On a recent Saturday night, my wife and I attended a bar mitzvah at a Long Island restaurant. Our table seating card read Table No. 2, where we were seated with a bunch of strangers including curmudgeons, merry widows and a pair of married folks who looked like they were in their late 50s — about our age.
As there was no prime rib as I had hoped to order, I opted for the salmon filet over the chicken marsala. I am trying to incorporate more fish in my diet — one of my few healthier habits.
Our salad was a plate of leaves: red, green and maroon. I do not eat leaves. What am I, a giraffe? Only twigs and ladybugs were missing from my plate. Why not just serve me a bonzai tree so I could dig in?

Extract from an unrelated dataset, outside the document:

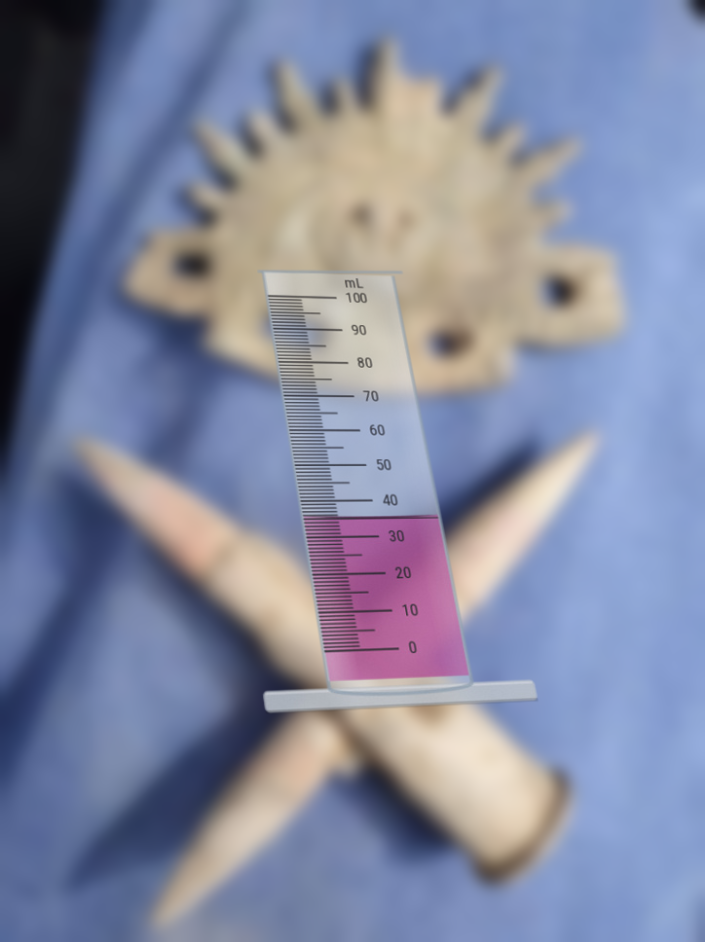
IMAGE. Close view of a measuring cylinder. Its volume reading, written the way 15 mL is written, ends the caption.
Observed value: 35 mL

As I guzzled some red wine — more healthy food — after joining hands doing a hora and hokey-pokeying, the music the disc jockey played for the rest of the evening was unrecognizable to me. My wife knew Lady Gaga and The Black Eyed Peas. Yes, I had heard of them from the recent Grammys.
But no Beatles, Stones, The Who — even the Back Street Boys are old stuff now. The traditional Village People’s “YMCA” was never played. The party had mostly children attending. I counted three adult tables. Still, I thought some music from my generation would have been appropriate.

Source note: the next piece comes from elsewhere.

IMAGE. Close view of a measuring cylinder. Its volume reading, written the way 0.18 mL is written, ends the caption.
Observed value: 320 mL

There were unfortunately no grandparents of the bar mitzvah boy alive today and no great aunts or uncles either from what I observed. Where were the elderly folks? People at my table looked older than me though their kids were in elementary or middle school. Our daughter, unable to attend this gala event, is a junior at an upstate New York university.
Suddenly, the frightening, horrific reality hit me. There was an old folks table and I was sitting at it! That had to be a mistake. What was going on? I must have been at the wrong table. I was not even offered chicken nuggets or spaghetti. I cannot believe I enjoyed the salmon.